On the reverse side, maximizing a company’s value for a sale first requires a good understanding of what the market is looking for and how the company will be valued. It is best to get a valuation or market assessment from professionals. In addition, making sure the records are “cleaned up” can help a company get through the due diligence process more rapidly. For example, a company should apply reserves against old accounts receivables and take an extra look at the land records to head off any title issues. “To speed up the transaction and preserve the seller’s value, I would recommend focusing on normalized EBITDA and how working capital should be treated at settlement”, said Kyle Reid, a partner in Grant Thornton’s Houston office. “A seller and investment bankers get worn down negotiating purchase price and often give back value in the working capital settlement.”

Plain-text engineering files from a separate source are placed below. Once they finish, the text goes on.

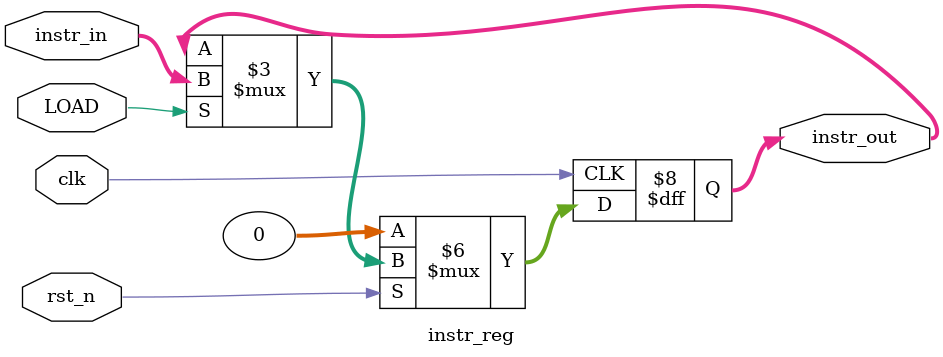
<source format=sv>
/*
 * Copyright 2025 Politecnico di Torino.
 * Solderpad Hardware License, Version 2.1, see LICENSE.md for details.
 * SPDX-License-Identifier: Apache-2.0 WITH SHL-2.1
 *
 * Author: Lorenzo Capobianco
 * Date: 03/04/2025
 * Description: Instruction register module. It stores the instruction to be sent to X-HEEP.
 */

module instr_reg #()
(
    input logic clk,
    input logic rst_n,
    input logic LOAD,
    //input logic ADDRESS
    input logic [31:0] instr_in,

    output logic [31:0] instr_out
);

always_ff @(posedge clk) begin
    if(~rst_n)
        instr_out <= 32'h00000000;
    else 
        if(LOAD)
            instr_out <= instr_in;
end

endmodule

</source>
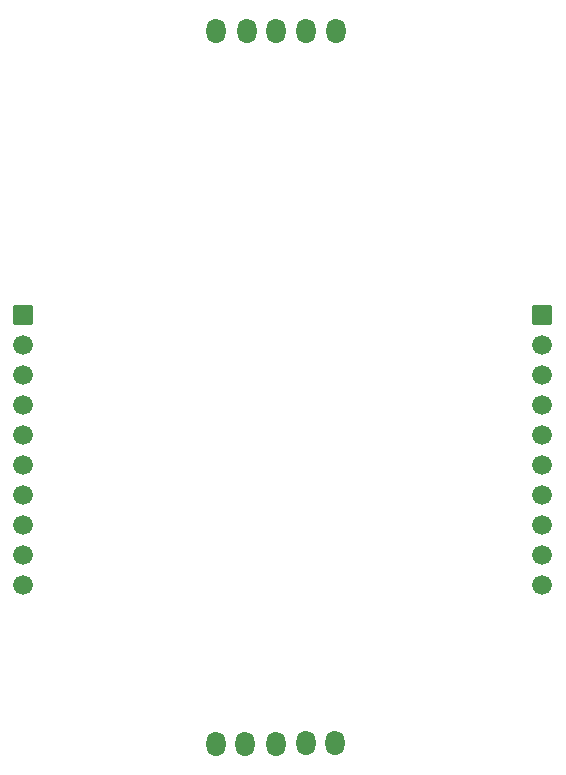
<source format=gbs>
G04 Layer: BottomSolderMaskLayer*
G04 EasyEDA v6.5.23, 2023-06-06 19:11:06*
G04 440996f75ca54165bcb2688da9f4019d,0997c0c323a540828c61b468e30a80a1,10*
G04 Gerber Generator version 0.2*
G04 Scale: 100 percent, Rotated: No, Reflected: No *
G04 Dimensions in millimeters *
G04 leading zeros omitted , absolute positions ,4 integer and 5 decimal *
%FSLAX45Y45*%
%MOMM*%

%AMMACRO1*1,1,$1,$2,$3*1,1,$1,$4,$5*1,1,$1,0-$2,0-$3*1,1,$1,0-$4,0-$5*20,1,$1,$2,$3,$4,$5,0*20,1,$1,$4,$5,0-$2,0-$3,0*20,1,$1,0-$2,0-$3,0-$4,0-$5,0*20,1,$1,0-$4,0-$5,$2,$3,0*4,1,4,$2,$3,$4,$5,0-$2,0-$3,0-$4,0-$5,$2,$3,0*%
%ADD10O,1.6256000000000002X2.1015960000000002*%
%ADD11C,1.6764*%
%ADD12MACRO1,0.1016X0.7874X0.7874X0.7874X-0.7874*%

%LPD*%
D10*
G01*
X4262627Y11275313D03*
G01*
X4002531Y11275568D03*
G01*
X3752595Y11275313D03*
G01*
X3502659Y11275313D03*
G01*
X3242818Y11275313D03*
G01*
X4252468Y5245607D03*
G01*
X4002531Y5245607D03*
G01*
X3752595Y5235702D03*
G01*
X3492754Y5235447D03*
G01*
X3242563Y5235702D03*
D11*
G01*
X1612900Y6578600D03*
G01*
X1612900Y6832600D03*
G01*
X1612900Y7086600D03*
G01*
X1612900Y7340600D03*
G01*
X1612900Y7594600D03*
G01*
X1612900Y7848600D03*
G01*
X1612900Y8102600D03*
G01*
X1612900Y8356600D03*
G01*
X1612900Y8610600D03*
D12*
G01*
X1612900Y8864600D03*
D11*
G01*
X6007100Y6578574D03*
G01*
X6007100Y6832574D03*
G01*
X6007100Y7086574D03*
G01*
X6007100Y7340574D03*
G01*
X6007100Y7594574D03*
G01*
X6007100Y7848574D03*
G01*
X6007100Y8102574D03*
G01*
X6007100Y8356574D03*
G01*
X6007100Y8610574D03*
D12*
G01*
X6007100Y8864584D03*
M02*

</source>
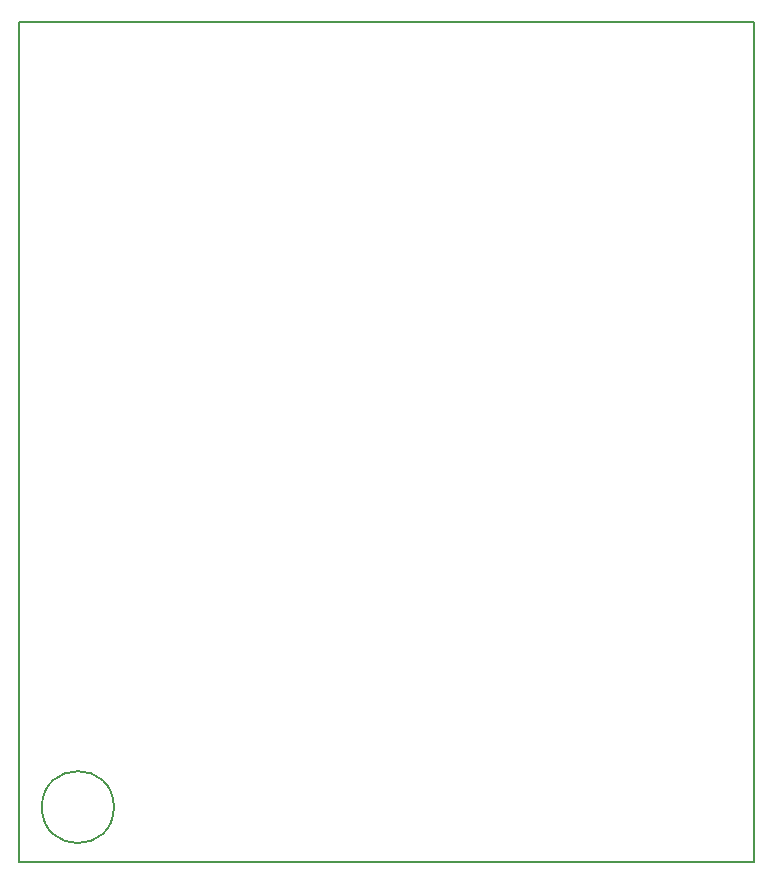
<source format=gbr>
G04 #@! TF.FileFunction,Profile,NP*
%FSLAX46Y46*%
G04 Gerber Fmt 4.6, Leading zero omitted, Abs format (unit mm)*
G04 Created by KiCad (PCBNEW 4.0.5) date 04/12/18 12:11:43*
%MOMM*%
%LPD*%
G01*
G04 APERTURE LIST*
%ADD10C,0.100000*%
%ADD11C,0.150000*%
G04 APERTURE END LIST*
D10*
D11*
X199390000Y-60960000D02*
X191770000Y-60960000D01*
X199390000Y-132080000D02*
X137160000Y-132080000D01*
X199390000Y-60960000D02*
X199390000Y-132080000D01*
X145166080Y-127426720D02*
G75*
G03X145166080Y-127426720I-3048000J0D01*
G01*
X137160000Y-60960000D02*
X137160000Y-132080000D01*
X191770000Y-60960000D02*
X137160000Y-60960000D01*
M02*

</source>
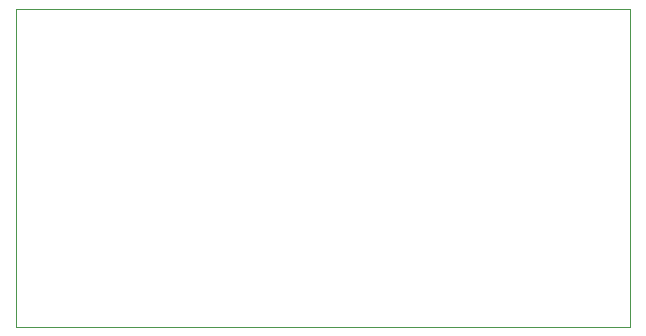
<source format=gm1>
%TF.GenerationSoftware,KiCad,Pcbnew,8.0.4*%
%TF.CreationDate,2025-01-04T18:25:06+00:00*%
%TF.ProjectId,breadboard_usb,62726561-6462-46f6-9172-645f7573622e,rev?*%
%TF.SameCoordinates,Original*%
%TF.FileFunction,Profile,NP*%
%FSLAX46Y46*%
G04 Gerber Fmt 4.6, Leading zero omitted, Abs format (unit mm)*
G04 Created by KiCad (PCBNEW 8.0.4) date 2025-01-04 18:25:06*
%MOMM*%
%LPD*%
G01*
G04 APERTURE LIST*
%TA.AperFunction,Profile*%
%ADD10C,0.100000*%
%TD*%
G04 APERTURE END LIST*
D10*
X50000000Y-50000000D02*
X102000000Y-50000000D01*
X102000000Y-77000000D01*
X50000000Y-77000000D01*
X50000000Y-50000000D01*
M02*

</source>
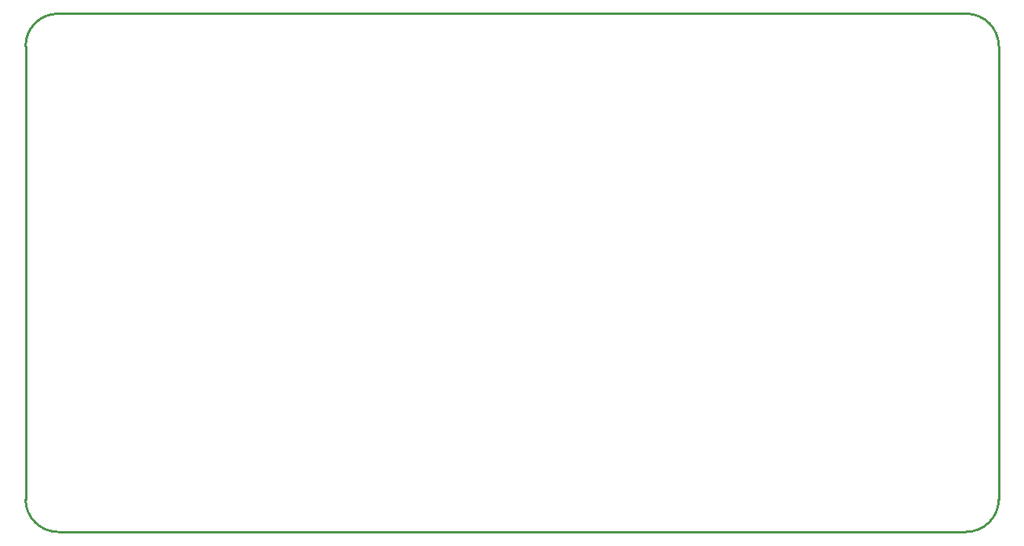
<source format=gko>
G04*
G04 #@! TF.GenerationSoftware,Altium Limited,CircuitStudio,1.5.2 (1.5.2.30)*
G04*
G04 Layer_Color=16720538*
%FSLAX25Y25*%
%MOIN*%
G70*
G01*
G75*
%ADD35C,0.01000*%
D35*
X2040953Y1065500D02*
G03*
X2027173Y1079280I-13780J0D01*
G01*
Y858807D02*
G03*
X2040953Y872587I0J13780D01*
G01*
X1641346Y1079280D02*
G03*
X1627567Y1065500I0J-13780D01*
G01*
X1627567Y872587D02*
G03*
X1641347Y858807I13780J0D01*
G01*
X2040953Y872587D02*
Y1065500D01*
X1641347Y858807D02*
X2027173D01*
X1641347Y1079280D02*
X2027173D01*
X1627567Y872587D02*
Y1065500D01*
M02*

</source>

When selling only a segment of a business, a company should separate its books to show the operating capabilities of those assets on a stand-alone basis. Company leaders should clearly understand the reasons for wanting to divest and be prepared to crisply explain that to buyers. Hiring the right advisors, ones that will bring the right buyers to the table for the type of transaction you are contemplating, can be a winning strategy. A local investment banking boutique or a large money center bank will have very different relationships.
The oil and gas industry still has some significant hurdles before it. But with the right strategy, planning, operations and capital structure, it is possible to build a company that will be durable through the coming changes.
“The secret to creating shareholder value in oil and gas,” Cross said, “is to embrace where the industry is and to change your strategy to win — not only in the current environment but also long-term.”